Title: Just Jerry: How Drawing Shaped My Life
Author: Jerry Pinkney
Date: January, 2023, Little Brown Books for Young Readers
African American; memoir
Let’s start with the cover. Pinkney’s books are highlighted in each letter of this middle grade memoir, serving to highlighting some of his remarkable work. Just below them is a drawing of Pinkney as a child, glancing at one of his sketchbooks with a look of pleasure on his face. The sepia toned endpapers are filled with his pieces of his sketches, setting the mood, era, and color palette for the book. In the text, Pinkney explains how he began this story so many years ago, how he’d hoped to layout the book and why he wanted to write it.
Jerry Pinkney was an African American artist and illustrator. Jason Reynolds paid tribute to him in Time Magazine saying, “He has surely inspired and spawned hundreds of Black artists. We talk about ‘legacy’ so cavalierly these days, but I think we have to acknowledge that Jerry Pinkney will go down as a legend. The thing about Black illustrations in children’s books is that they create a palette for children; the first art they see is in those books. They create taste.” Reynolds, and others, note that Pinkney was a family man. What I’ve noticed is that for him, ‘family’ extended to the world of African American children’s book creators.
That enduring sense of family is extended into Just Jerry where young Jerry’s world is formed in the house where he lived with his family, on the block he and his family shared with his grandparents, and in the neighborhood he shared with Bobby, Elsworth, Vinny, John Liney, and Matt Schainberg.
As much as his family formed his identity, so did his race and his disability.
The memoir begins in 1949 when Pinkney was 9 years old. In many ways it was a very different world than now. In writing about his world at the time, Pinkney relied upon his memory to re-create the world as he knew it and he writes from that perspective. In doing so, he makes readers aware of the systemic oppression that surrounded him, and of the day-to-day encounters that shaped him. While both race and economics defined where his family would live and work, the relationships with Blacks and Whites that his family maintained throughout the neighborhood created his opportunities and shaped his sense of self-worth. His work expresses that the power to overcome oppression exists in how we love others and ourselves. Tending to his craft was his self-love, and people admired him for that.

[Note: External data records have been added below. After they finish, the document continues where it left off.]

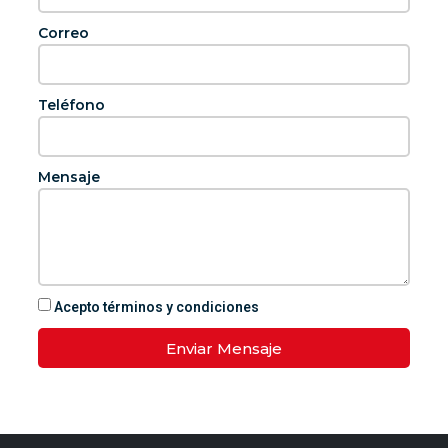
Correo
Teléfono
Mensaje
Acepto términos y condiciones
Enviar Mensaje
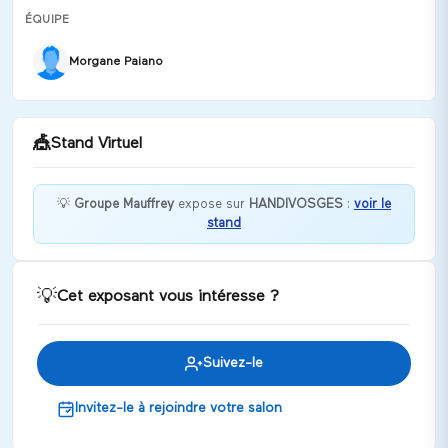
ÉQUIPE
Morgane Paiano
🎪
Stand Virtuel
💡
Groupe Mauffrey
expose sur
HANDIVOSGES
:
voir le
stand
Bonjour, bienvenue sur le stand du Groupe Mauffrey
! N'hésitez pas à me contacter si besoin
Discuter
💡
Cet exposant vous intéresse ?
Suivez-le
Invitez-le à rejoindre votre salon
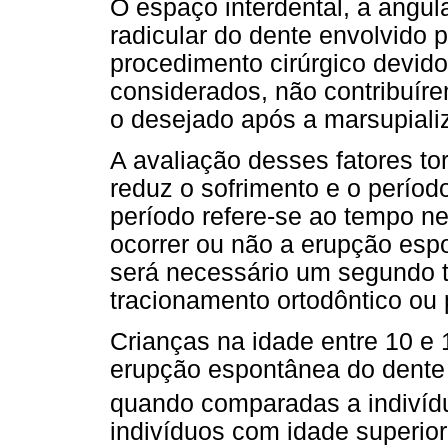
O espaço interdental, a angul
radicular do dente envolvid
procedimento cirúrgico devid
considerados, não contribuír
o desejado após a marsupiali
A avaliação desses fatores to
reduz o sofrimento e o períod
período refere-se ao tempo ne
ocorrer ou não a erupção espo
será necessário um segundo t
tracionamento ortodôntico ou
Crianças na idade entre 10 e 
erupção espontânea do dente
quando comparadas a indivíd
indivíduos com idade superio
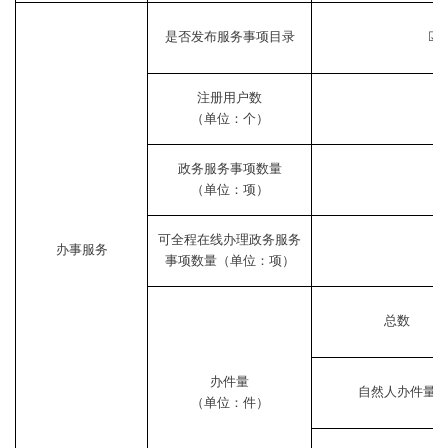
是否发布服务事项目录
☑
注册用户数
（单位：个）
政务服务事项数量
（单位：项）
可全程在线办理政务服务
办事服务
事项数量（单位：项）
总数
办件量
自然人办件量
（单位：件）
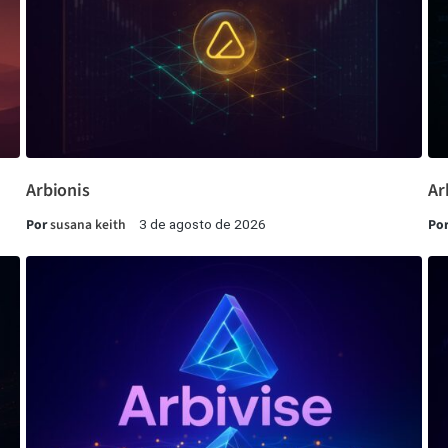
Arbionis
Ar
Por
susana keith
Po
3 de agosto de 2026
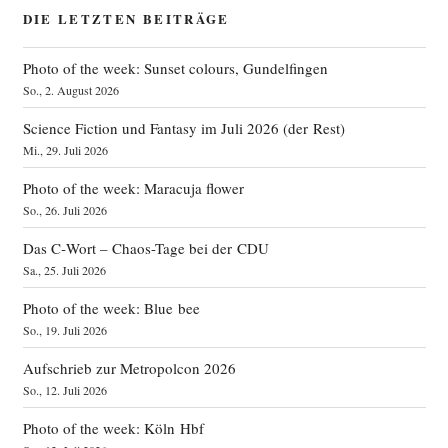
DIE LETZTEN BEITRÄGE
Photo of the week: Sunset colours, Gundelfingen
So., 2. August 2026
Science Fiction und Fantasy im Juli 2026 (der Rest)
Mi., 29. Juli 2026
Photo of the week: Maracuja flower
So., 26. Juli 2026
Das C‑Wort – Chaos-Tage bei der CDU
Sa., 25. Juli 2026
Photo of the week: Blue bee
So., 19. Juli 2026
Aufschrieb zur Metropolcon 2026
So., 12. Juli 2026
Photo of the week: Köln Hbf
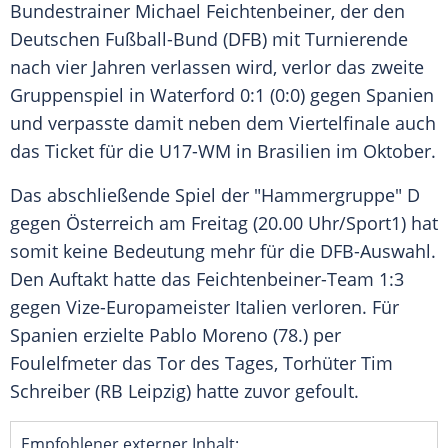
Bundestrainer
Michael Feichtenbeiner
, der den
Deutschen Fußball-Bund (
DFB
) mit Turnierende
nach vier Jahren verlassen wird, verlor das zweite
Gruppenspiel in
Waterford
0:1 (0:0) gegen
Spanien
und verpasste damit neben dem Viertelfinale auch
das Ticket für die U17-WM in Brasilien im Oktober.
Das abschließende Spiel der "Hammergruppe" D
gegen Österreich am Freitag (20.00 Uhr/
Sport1
) hat
somit keine Bedeutung mehr für die
DFB-Auswahl
.
Den Auftakt hatte das Feichtenbeiner-Team 1:3
gegen Vize-Europameister Italien verloren. Für
Spanien
erzielte
Pablo Moreno
(78.) per
Foulelfmeter das Tor des Tages, Torhüter Tim
Schreiber (RB Leipzig) hatte zuvor gefoult.
Empfohlener externer Inhalt:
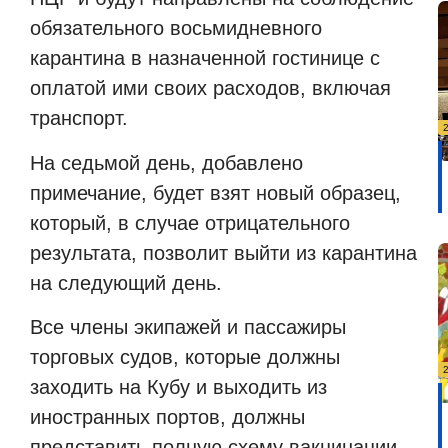
обязательного восьмидневного
карантина в назначенной гостинице с
оплатой ими своих расходов, включая
транспорт.
На седьмой день, добавлено
примечание, будет взят новый образец,
который, в случае отрицательного
результата, позволит выйти из карантина
на следующий день.
Все члены экипажей и пассажиры
торговых судов, которые должны
заходить на Кубу и выходить из
иностранных портов, должны
представить полную схему вакцинации,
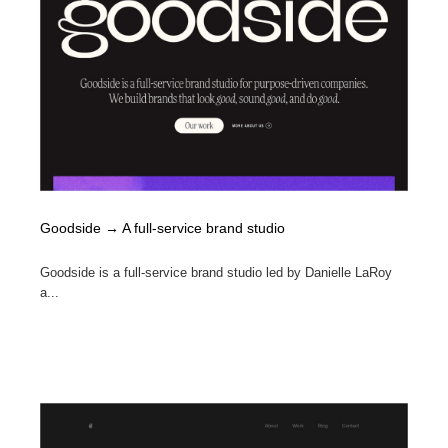
イラストレーター
コンテンツ・メディア制作会社
9
コンテンツ・メディア制作会社
フォント・フリーフォント / 書体
238
フォント・フリーフォント / 書体
レタリング・カリグラフィ・サイン・看板
31
レタリング・カリグラフィ・サイン・看板
編集・ライティング・コピーライター
19
編集・ライティング・コピーライター
スタイリスト・ヘア＆メークアップ・プロップ・セット
Goodside → A full-service brand studio
18
デザイン
Goodside is a full-service brand studio led by Danielle LaRoy
スタイリスト・ヘア＆メークアップ・プロップ・セット
映像・クリエイター・プロダクション
164
a...
デザイン
映像・クリエイター・プロダクション
撮影スタジオ・撮影用小物・背景ボード・リース・レン
20
タル
撮影スタジオ・撮影用小物・背景ボード・リース・レン
コーダー・エンジニア・デベロッパー
136
タル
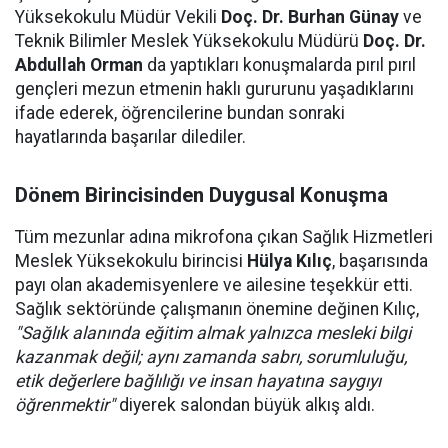
Yüksekokulu Müdür Vekili
Doç. Dr. Burhan Günay
ve
Teknik Bilimler Meslek Yüksekokulu Müdürü
Doç. Dr.
Abdullah Orman
da yaptıkları konuşmalarda pırıl pırıl
gençleri mezun etmenin haklı gururunu yaşadıklarını
ifade ederek, öğrencilerine bundan sonraki
hayatlarında başarılar dilediler.
Dönem Birincisinden Duygusal Konuşma
Tüm mezunlar adına mikrofona çıkan Sağlık Hizmetleri
Meslek Yüksekokulu birincisi
Hülya Kılıç
, başarısında
payı olan akademisyenlere ve ailesine teşekkür etti.
Sağlık sektöründe çalışmanın önemine değinen Kılıç,
"Sağlık alanında eğitim almak yalnızca mesleki bilgi
kazanmak değil; aynı zamanda sabrı, sorumluluğu,
etik değerlere bağlılığı ve insan hayatına saygıyı
öğrenmektir"
diyerek salondan büyük alkış aldı.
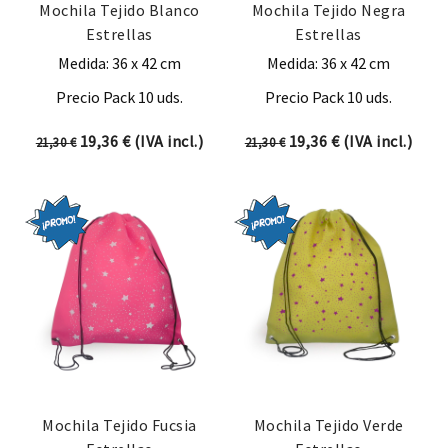
Mochila Tejido Blanco
Mochila Tejido Negra
Estrellas
Estrellas
Medida: 36 x 42 cm
Medida: 36 x 42 cm
Precio Pack 10 uds.
Precio Pack 10 uds.
El precio original era: 21,30 €.
El precio actual es: 19,36 €.
El precio original era:
El precio actual
19,36
€
(IVA incl.)
19,36
€
(IVA incl.)
21,30
€
21,30
€
Mochila Tejido Fucsia
Mochila Tejido Verde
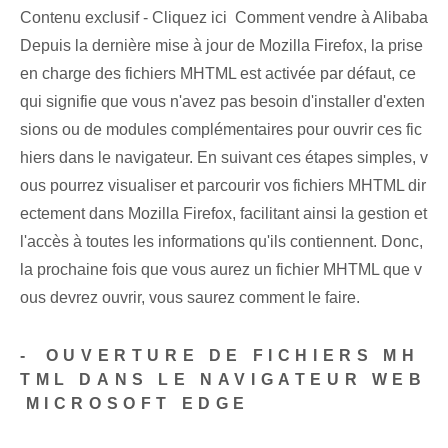
Contenu exclusif - Cliquez ici Comment vendre à Alibaba
Depuis la dernière mise à jour de Mozilla Firefox, la prise
en charge des fichiers MHTML est activée par défaut, ce
qui signifie que vous n'avez pas besoin d'installer d'exten
sions ou de modules complémentaires pour ouvrir ces fic
hiers dans le navigateur. En suivant ces étapes simples, v
ous pourrez visualiser et parcourir vos fichiers MHTML dir
ectement dans Mozilla Firefox, facilitant ainsi la gestion et
l'accès à toutes les informations qu'ils contiennent. ⁣Donc,
la prochaine fois que vous aurez un fichier MHTML que v
ous devrez ouvrir, vous saurez⁤ comment le faire.
-⁢ OUVERTURE DE FICHIERS MH
TML‍ DANS LE NAVIGATEUR WEB
⁤MICROSOFT ‌EDGE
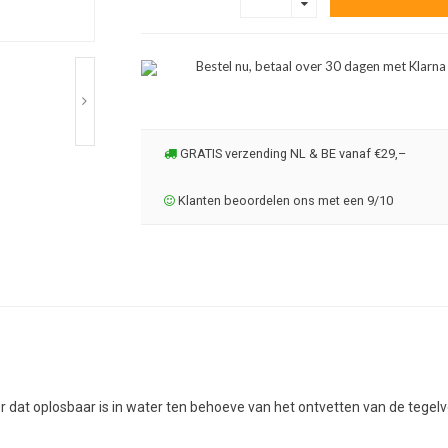
Bestel nu, betaal over 30 dagen met Klarna
GRATIS verzending NL & BE vanaf €29,–
Klanten beoordelen ons met een 9/10
 dat oplosbaar is in water ten behoeve van het ontvetten van de tegel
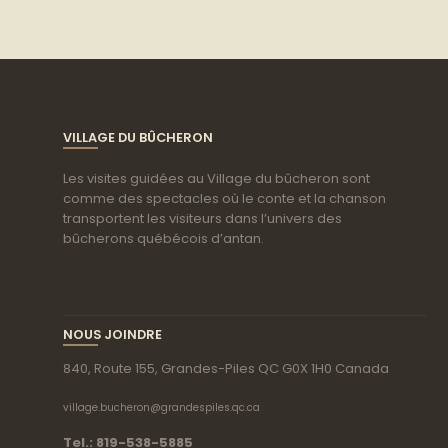
VILLAGE DU BÛCHERON
Les visites guidées au Village du bûcheron sont
comme des spectacles où le conte et la chanson
transportent les visiteurs dans l’univers des
bûcherons québécois d’antan.
NOUS JOINDRE
840, Route 155, Grandes-Piles QC G0X 1H0 Canada
village.bucheron@grandespiles.qc.ca
Tel.: 819-538-5885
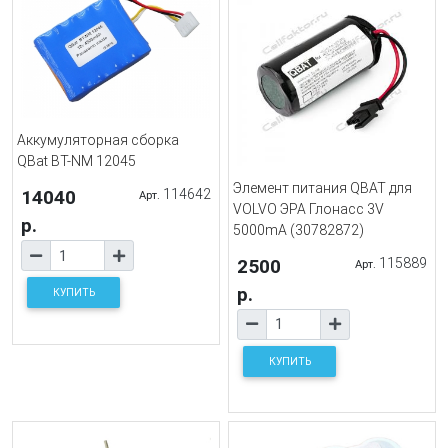
Аккумуляторная сборка
QBat BT-NM 12045
Элемент питания QBAT для
14040
114642
Арт.
VOLVO ЭРА Глонасс 3V
р.
5000mA (30782872)
2500
115889
Арт.
р.
КУПИТЬ
КУПИТЬ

In the Editor’s Note the book designers tell us that, “it was Jerry’s hope that this book would also be friendly to readers with dyslexia, and to that end, the body text is set in a font specifically designed for that purpose. We have also found many opportunities to shorten and vary line lengths to help readers keep track as they read” (np).
The story makes Pinkney’s success feel like destiny because there’s no mention of disappointments or missed opportunities. Still, I think young readers will be inspired to pursue their talents in much the same way that many received encouragement from Pinkney in real life. Older readers, such as myself, will appreciate the nostalgia and will be reminded how precious young people are. This book defines a palate.
One thought on “Just Jerry: How Drawing Shaped My Life”
What a wonderful final gift; leave it to Jerry Pinkney to seal his own legacy. A magnificent tool to use in an author/Illustrator study.